→ EXERCISE PASSAGE
In a way this is also the bad news. If this server and its operating environment was more complicated to set up, we would have more motivation to pick one of the cloud server automation systems, learn it, and build our cloud server's configuration in it so we could have, for example, a command line 'rebuild this machine and tell me its new IP' script that we could run as needed. Since rebuilding the machine as needed is so simple and fast, it's probably never going to motivate us into learning a cloud server automation system (at least not by itself, if we had a whole collection of simple cloud VMs we might feel differently, but that's unlikely for various reasons).

Although setting up a new instance of this cloud server is simple enough, it's also not trivial. Doing it by hand means dealing with the cloud vendor's website and going through a bunch of clicking on things to set various settings and options we need. If we had a cloud automation system we knew and already had all set up, it would be better to use it. If we're going to do much more with cloud stuff, I suspect we'll soon want to automate things, both to make us less annoyed at working through websites and to keep everything consistent and visible.

(Also, cloud automation feels like something that I should be learning sooner or later, and now I have a cloud environment I can experiment with. Possibly my very first step should be exploring whatever basic command line tools exist for the particular cloud vendor we're using, since that would save dealing with the web interface in all its annoyance.)

sysadmin/FirstCloudVMAndAutomation written at 22:52:33; Add Comment

2024-05-15

Turning off the X server's CapsLock modifier

In the process of upgraded my office desktop to Fedora 40, I wound up needing to turn off the X server's CapsLock modifier. For people with a normal keyboard setup, this is simple; to turn off the CapsLock modifier, you tap the CapsLock key. However, I turn CapsLock into another Ctrl key (and then I make heavy use of tapping CapsLock to start dmenu (also)), which leaves the regular CapsLock functionality unavailable to me under normal circumstances. Since I don't have a CapsLock key, you might wonder how the CapsLock modifier got turned on in the first place.

The answer is that sometimes I have a CapsLock key after all. I turn CapsLock into Ctrl with setxkbmap settings, and apparently some Fedora packages clears these keyboard mapping settings when they're updated. Since upgrading to a new Fedora release updates all of these packages, my 'Ctrl' key resets to CapsLock during the process and I don't necessarily notice immediately. Because I expect my input settings to get cleared, I have a script to re-establish them, which I run when I notice my special Ctrl key handling isn't working. What happened this time around was that I noticed that my keyboard settings had been cleared when CapsLock didn't work as Ctrl, then reflexively invoked the script. Of course at this point I had tapped CapsLock, which turned on the CapsLock modifier, and then when the script reset CapsLock to be Ctrl, I no longer had a key that I could use to turn CapsLock off.

→ ASSIGNED TASK 1
Output the lines of the entries from the line containing "接下来确认无误之后点击右下角的「关闭」就可以返回 OBS 的主窗口了！" through the line containing "创建一个模型其实比想象中简单得多，其实 [Pixiv](https://www.pixiv.net/) 旗下有一个名为", both included, and nothing else.
The blog excerpt has no connection to the entries that follow it.

→ AVAILABLE DATA
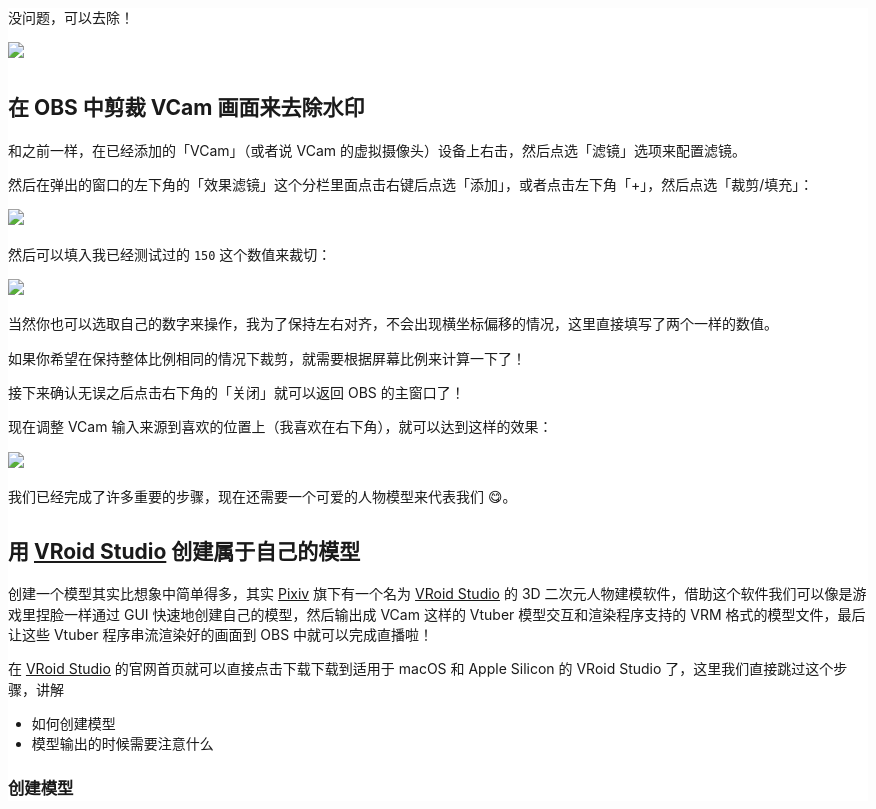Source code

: 没问题，可以去除！

![](./assets/live-streaming-as-a-vtuber-on-macos-screenshot-24.png)

## 在 OBS 中剪裁 VCam 画面来去除水印

和之前一样，在已经添加的「VCam」（或者说 VCam 的虚拟摄像头）设备上右击，然后点选「滤镜」选项来配置滤镜。

然后在弹出的窗口的左下角的「效果滤镜」这个分栏里面点击右键后点选「添加」，或者点击左下角「+」，然后点选「裁剪/填充」：

![](./assets/live-streaming-as-a-vtuber-on-macos-screenshot-25.png)

然后可以填入我已经测试过的 `150` 这个数值来裁切：

![](./assets/live-streaming-as-a-vtuber-on-macos-screenshot-26.png)

当然你也可以选取自己的数字来操作，我为了保持左右对齐，不会出现横坐标偏移的情况，这里直接填写了两个一样的数值。

如果你希望在保持整体比例相同的情况下裁剪，就需要根据屏幕比例来计算一下了！

接下来确认无误之后点击右下角的「关闭」就可以返回 OBS 的主窗口了！

现在调整 VCam 输入来源到喜欢的位置上（我喜欢在右下角），就可以达到这样的效果：

![](./assets/live-streaming-as-a-vtuber-on-macos-screenshot-27.png)

我们已经完成了许多重要的步骤，现在还需要一个可爱的人物模型来代表我们 😋。

## 用 [VRoid Studio](https://vroid.com/en/studio) 创建属于自己的模型

创建一个模型其实比想象中简单得多，其实 [Pixiv](https://www.pixiv.net/) 旗下有一个名为 [VRoid Studio](https://vroid.com/en/studio) 的 3D 二次元人物建模软件，借助这个软件我们可以像是游戏里捏脸一样通过 GUI 快速地创建自己的模型，然后输出成 VCam 这样的 Vtuber 模型交互和渲染程序支持的 VRM 格式的模型文件，最后让这些 Vtuber 程序串流渲染好的画面到 OBS 中就可以完成直播啦！

<AppContainer href="https://vroid.com/en/studio">
  <template #image>
    <img src="./assets/VRoidStudio.png" />
  </template>
  <template #name>
    VRoid Studio
  </template>
  <template #by>
    Pixiv
  </template>
</AppContainer>

在 [VRoid Studio](https://vroid.com/en/studio) 的官网首页就可以直接点击下载下载到适用于 macOS 和 Apple Silicon 的 VRoid Studio 了，这里我们直接跳过这个步骤，讲解

- 如何创建模型
- 模型输出的时候需要注意什么

### 创建模型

→ ASSIGNED TASK 2
Return, word for word, the stretch of the blog excerpt from "Turning off the" through "the first place.".

→ EXERCISE RESPONSE 1
接下来确认无误之后点击右下角的「关闭」就可以返回 OBS 的主窗口了！

现在调整 VCam 输入来源到喜欢的位置上（我喜欢在右下角），就可以达到这样的效果：

![](./assets/live-streaming-as-a-vtuber-on-macos-screenshot-27.png)

我们已经完成了许多重要的步骤，现在还需要一个可爱的人物模型来代表我们 😋。

## 用 [VRoid Studio](https://vroid.com/en/studio) 创建属于自己的模型

创建一个模型其实比想象中简单得多，其实 [Pixiv](https://www.pixiv.net/) 旗下有一个名为 [VRoid Studio](https://vroid.com/en/studio) 的 3D 二次元人物建模软件，借助这个软件我们可以像是游戏里捏脸一样通过 GUI 快速地创建自己的模型，然后输出成 VCam 这样的 Vtuber 模型交互和渲染程序支持的 VRM 格式的模型文件，最后让这些 Vtuber 程序串流渲染好的画面到 OBS 中就可以完成直播啦！

→ EXERCISE RESPONSE 2
Turning off the X server's CapsLock modifier

In the process of upgraded my office desktop to Fedora 40, I wound up needing to turn off the X server's CapsLock modifier. For people with a normal keyboard setup, this is simple; to turn off the CapsLock modifier, you tap the CapsLock key. However, I turn CapsLock into another Ctrl key (and then I make heavy use of tapping CapsLock to start dmenu (also)), which leaves the regular CapsLock functionality unavailable to me under normal circumstances. Since I don't have a CapsLock key, you might wonder how the CapsLock modifier got turned on in the first place.